GIVEN DATA:

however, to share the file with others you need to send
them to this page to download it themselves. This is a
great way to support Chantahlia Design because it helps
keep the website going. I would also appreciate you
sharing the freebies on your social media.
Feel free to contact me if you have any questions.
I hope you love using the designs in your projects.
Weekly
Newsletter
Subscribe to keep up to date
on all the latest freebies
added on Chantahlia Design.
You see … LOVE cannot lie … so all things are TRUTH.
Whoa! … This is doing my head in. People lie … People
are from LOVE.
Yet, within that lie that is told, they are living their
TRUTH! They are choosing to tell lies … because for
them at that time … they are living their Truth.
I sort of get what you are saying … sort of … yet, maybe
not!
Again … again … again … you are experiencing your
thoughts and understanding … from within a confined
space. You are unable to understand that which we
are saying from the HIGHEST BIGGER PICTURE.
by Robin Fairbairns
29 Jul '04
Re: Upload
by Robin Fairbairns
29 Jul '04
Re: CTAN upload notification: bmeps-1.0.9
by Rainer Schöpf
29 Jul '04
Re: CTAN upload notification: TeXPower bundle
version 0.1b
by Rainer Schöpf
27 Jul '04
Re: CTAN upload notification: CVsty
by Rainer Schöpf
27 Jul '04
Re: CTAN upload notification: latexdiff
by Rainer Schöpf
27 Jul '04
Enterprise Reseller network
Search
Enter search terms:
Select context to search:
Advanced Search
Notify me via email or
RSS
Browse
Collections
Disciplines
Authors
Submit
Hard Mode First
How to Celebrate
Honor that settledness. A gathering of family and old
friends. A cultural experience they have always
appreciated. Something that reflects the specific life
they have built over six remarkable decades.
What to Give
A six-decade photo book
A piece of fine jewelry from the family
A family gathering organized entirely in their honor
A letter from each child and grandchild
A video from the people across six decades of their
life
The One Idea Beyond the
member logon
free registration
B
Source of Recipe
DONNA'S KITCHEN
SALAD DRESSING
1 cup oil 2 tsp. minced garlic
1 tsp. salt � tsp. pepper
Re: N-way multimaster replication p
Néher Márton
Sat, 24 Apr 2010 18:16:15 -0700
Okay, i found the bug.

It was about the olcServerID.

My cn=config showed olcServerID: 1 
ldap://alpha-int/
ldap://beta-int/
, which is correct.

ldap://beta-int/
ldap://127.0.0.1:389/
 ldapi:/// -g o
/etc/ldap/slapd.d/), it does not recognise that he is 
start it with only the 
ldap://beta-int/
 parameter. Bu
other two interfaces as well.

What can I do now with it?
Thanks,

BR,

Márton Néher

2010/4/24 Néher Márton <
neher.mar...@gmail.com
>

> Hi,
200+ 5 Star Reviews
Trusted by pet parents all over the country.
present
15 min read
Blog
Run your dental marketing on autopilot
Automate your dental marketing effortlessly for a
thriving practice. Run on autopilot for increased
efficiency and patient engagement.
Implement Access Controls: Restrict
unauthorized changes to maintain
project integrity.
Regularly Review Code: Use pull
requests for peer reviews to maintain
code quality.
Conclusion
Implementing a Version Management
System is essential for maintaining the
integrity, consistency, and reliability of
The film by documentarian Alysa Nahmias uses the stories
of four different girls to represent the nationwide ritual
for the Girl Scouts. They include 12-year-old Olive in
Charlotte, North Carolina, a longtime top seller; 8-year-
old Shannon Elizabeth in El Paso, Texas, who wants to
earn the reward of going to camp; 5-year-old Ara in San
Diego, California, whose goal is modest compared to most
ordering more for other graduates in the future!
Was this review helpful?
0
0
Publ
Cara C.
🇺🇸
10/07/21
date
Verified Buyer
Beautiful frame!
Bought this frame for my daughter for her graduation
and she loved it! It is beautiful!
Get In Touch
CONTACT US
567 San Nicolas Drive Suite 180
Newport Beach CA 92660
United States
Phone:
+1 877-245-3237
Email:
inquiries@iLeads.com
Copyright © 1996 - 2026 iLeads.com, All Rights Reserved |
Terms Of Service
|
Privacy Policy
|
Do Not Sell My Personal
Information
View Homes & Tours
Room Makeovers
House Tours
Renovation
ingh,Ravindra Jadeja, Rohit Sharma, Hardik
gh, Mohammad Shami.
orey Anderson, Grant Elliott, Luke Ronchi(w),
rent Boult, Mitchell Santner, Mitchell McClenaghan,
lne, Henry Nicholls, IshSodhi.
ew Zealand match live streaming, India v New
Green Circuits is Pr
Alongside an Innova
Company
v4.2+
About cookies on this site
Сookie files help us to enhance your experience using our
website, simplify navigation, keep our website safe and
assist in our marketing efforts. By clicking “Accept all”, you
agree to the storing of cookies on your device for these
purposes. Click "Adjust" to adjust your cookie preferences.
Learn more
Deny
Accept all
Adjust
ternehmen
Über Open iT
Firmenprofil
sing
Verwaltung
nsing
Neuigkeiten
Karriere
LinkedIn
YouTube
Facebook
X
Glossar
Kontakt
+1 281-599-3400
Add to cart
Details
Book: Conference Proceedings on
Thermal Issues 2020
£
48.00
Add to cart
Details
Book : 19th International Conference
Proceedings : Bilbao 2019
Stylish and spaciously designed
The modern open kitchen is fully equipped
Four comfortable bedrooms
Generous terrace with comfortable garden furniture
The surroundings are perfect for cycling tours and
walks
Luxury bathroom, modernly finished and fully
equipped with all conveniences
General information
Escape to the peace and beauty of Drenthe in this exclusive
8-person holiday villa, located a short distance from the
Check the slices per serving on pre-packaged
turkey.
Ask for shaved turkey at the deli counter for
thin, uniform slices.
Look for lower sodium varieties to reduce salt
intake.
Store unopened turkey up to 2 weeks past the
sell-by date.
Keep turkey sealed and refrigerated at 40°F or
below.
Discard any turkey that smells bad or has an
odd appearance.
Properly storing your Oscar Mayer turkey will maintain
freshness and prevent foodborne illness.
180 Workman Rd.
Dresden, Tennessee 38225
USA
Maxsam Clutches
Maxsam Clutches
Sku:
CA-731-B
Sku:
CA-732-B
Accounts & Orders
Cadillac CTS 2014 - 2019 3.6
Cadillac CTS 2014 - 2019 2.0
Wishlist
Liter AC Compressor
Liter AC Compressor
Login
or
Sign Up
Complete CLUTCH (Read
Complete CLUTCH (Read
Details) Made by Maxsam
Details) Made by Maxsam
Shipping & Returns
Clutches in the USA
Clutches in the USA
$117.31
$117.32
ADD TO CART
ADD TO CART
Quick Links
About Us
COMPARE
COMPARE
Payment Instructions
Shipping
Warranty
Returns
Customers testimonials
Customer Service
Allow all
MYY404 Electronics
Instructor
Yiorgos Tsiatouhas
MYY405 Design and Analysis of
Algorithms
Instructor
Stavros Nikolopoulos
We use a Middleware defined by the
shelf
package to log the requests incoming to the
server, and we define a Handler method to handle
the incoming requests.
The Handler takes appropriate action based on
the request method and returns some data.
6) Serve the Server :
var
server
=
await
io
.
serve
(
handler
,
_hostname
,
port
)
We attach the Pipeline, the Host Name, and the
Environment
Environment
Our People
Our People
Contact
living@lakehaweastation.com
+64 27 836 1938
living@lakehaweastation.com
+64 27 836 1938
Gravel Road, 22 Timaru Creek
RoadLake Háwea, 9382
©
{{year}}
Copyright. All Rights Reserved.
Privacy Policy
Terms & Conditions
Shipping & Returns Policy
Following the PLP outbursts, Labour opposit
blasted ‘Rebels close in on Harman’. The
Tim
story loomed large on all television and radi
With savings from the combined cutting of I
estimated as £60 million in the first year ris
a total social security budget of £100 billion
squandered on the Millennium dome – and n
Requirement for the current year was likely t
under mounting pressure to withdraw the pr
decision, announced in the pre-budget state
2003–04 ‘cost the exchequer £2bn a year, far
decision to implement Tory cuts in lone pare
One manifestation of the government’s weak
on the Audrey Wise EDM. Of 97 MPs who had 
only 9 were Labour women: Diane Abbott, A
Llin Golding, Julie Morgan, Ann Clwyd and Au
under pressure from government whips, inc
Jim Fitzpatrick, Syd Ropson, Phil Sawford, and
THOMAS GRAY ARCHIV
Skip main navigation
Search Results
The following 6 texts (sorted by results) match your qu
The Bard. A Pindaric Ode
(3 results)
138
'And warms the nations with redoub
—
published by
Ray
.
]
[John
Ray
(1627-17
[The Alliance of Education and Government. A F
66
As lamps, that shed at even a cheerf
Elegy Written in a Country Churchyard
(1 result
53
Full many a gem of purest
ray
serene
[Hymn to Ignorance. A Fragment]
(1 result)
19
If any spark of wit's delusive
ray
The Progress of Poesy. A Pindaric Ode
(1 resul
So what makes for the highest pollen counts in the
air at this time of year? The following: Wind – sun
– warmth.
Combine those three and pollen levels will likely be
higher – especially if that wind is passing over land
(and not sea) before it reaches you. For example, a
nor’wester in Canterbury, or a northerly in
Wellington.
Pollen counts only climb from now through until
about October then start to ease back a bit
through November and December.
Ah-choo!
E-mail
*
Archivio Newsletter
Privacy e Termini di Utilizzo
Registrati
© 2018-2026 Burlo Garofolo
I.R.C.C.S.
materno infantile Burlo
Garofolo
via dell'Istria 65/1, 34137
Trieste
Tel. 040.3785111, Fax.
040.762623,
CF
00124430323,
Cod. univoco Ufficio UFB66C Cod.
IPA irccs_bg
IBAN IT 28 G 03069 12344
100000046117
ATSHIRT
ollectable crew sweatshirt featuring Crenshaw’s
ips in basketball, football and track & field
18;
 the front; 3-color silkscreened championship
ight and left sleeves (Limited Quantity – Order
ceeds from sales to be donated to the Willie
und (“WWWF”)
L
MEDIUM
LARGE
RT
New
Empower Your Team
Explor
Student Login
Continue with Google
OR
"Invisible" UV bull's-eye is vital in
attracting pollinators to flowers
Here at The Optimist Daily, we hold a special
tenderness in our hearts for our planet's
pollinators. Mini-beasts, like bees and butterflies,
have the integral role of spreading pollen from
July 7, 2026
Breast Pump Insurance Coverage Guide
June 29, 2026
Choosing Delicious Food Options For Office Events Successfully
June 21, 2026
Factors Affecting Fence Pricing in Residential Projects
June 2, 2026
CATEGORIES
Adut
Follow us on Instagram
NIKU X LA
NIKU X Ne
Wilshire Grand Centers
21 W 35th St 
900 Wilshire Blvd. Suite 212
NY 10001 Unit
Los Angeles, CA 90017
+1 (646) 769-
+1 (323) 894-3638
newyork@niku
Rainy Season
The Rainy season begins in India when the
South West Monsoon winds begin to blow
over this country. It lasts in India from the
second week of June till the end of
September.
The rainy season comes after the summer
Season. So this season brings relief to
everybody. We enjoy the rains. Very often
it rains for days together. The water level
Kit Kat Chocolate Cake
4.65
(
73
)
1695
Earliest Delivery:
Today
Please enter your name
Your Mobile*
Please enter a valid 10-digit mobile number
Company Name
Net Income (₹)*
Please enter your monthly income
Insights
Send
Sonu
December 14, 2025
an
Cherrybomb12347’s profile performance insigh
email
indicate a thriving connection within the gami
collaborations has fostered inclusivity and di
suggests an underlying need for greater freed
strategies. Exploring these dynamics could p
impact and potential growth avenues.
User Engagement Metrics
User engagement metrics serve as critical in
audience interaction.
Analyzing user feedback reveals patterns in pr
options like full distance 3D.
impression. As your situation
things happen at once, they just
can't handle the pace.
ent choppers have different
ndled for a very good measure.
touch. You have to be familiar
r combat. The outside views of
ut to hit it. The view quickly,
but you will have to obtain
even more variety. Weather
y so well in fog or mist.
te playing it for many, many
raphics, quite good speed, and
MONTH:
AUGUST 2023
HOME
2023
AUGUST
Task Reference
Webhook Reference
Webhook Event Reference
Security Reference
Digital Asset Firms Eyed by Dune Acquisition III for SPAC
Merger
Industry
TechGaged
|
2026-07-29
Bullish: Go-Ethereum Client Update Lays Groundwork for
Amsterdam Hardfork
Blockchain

WHAT YOU NEED TO DO: Please go through the records and copy out every line that contains the word "living".

ANSWER TO THIS TASK:
Yet, within that lie that is told, they are living their
them at that time … they are living their Truth.
living@lakehaweastation.com
living@lakehaweastation.com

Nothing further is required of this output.